NCBI BLAST databases

The NCBI databases are downloaded every Sunday to a directory with that date. The file /datasets/bio/ncbi-db/.ncbirc is then updated to point to the new copy once the download has been verified. This allows running jobs to have a consistent database throughout the run.

Note that other tools that can use the NCBI database but do not read this configuration file can use the output of blastdb_path to find the current copy, as shown in the following example:

module load blast-plus/2.14.1 diamond/2.1.10
NR=$(blastdb_path -db nr -dbtype prot)
diamond blastp --db "$NR" -q query.fasta -o matches.tsv

Conda or other binary installed versions of BLAST may not have blastdb_path. In this case, the tools expect NCBI to be set (2.14+). The modules set this for you, but if you are using a conda environment, you should set it explicitly:

export NCBI=/datasets/bio/ncbi-db

If you need the exact search path, you can use the command:

blastdbcmd -show_blastdb_search_path
Path:/datasets/bio/ncbi-db/
URL:https://ftp.ncbi.nlm.nih.gov/blast/db/
Downloaded:weekly
Cite:https://support.nlm.nih.gov/knowledgebase/article/KA-03391/en-us
Variant:

Dataset entries:
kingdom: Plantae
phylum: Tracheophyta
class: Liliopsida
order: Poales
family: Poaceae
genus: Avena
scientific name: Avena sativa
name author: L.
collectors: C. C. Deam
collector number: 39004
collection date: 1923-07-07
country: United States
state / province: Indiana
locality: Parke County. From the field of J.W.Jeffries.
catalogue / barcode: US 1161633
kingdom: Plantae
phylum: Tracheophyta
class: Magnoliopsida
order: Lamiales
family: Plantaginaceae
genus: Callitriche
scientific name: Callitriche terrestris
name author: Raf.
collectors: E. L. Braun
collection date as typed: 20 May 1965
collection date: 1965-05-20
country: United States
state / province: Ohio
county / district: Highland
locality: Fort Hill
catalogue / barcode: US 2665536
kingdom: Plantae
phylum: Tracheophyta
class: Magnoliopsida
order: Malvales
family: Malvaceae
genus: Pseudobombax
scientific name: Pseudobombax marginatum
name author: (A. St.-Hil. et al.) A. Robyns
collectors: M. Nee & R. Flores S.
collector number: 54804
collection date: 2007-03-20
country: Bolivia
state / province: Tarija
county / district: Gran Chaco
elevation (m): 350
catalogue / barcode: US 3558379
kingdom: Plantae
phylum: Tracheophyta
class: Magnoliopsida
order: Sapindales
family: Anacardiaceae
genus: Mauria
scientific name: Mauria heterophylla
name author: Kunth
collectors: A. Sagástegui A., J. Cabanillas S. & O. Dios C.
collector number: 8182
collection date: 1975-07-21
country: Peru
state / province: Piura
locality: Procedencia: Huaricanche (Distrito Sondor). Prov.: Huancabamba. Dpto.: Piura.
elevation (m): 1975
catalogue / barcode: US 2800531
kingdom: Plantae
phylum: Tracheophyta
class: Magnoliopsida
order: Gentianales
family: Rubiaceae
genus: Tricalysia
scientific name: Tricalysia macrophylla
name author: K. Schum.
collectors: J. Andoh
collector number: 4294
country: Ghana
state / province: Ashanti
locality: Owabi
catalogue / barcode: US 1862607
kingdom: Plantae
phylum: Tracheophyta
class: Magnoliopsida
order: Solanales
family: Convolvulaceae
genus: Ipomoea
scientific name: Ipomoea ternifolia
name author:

EXERCISE:
Answer from the NCBI BLAST databases text:
(a) On what day are the NCBI databases downloaded?
(b) In a conda environment, what must NCBI be set to?
(c) What command shows the exact search path?

OUTPUT BELOW:
(a) Every Sunday.
(b) /datasets/bio/ncbi-db
(c) blastdbcmd -show_blastdb_search_path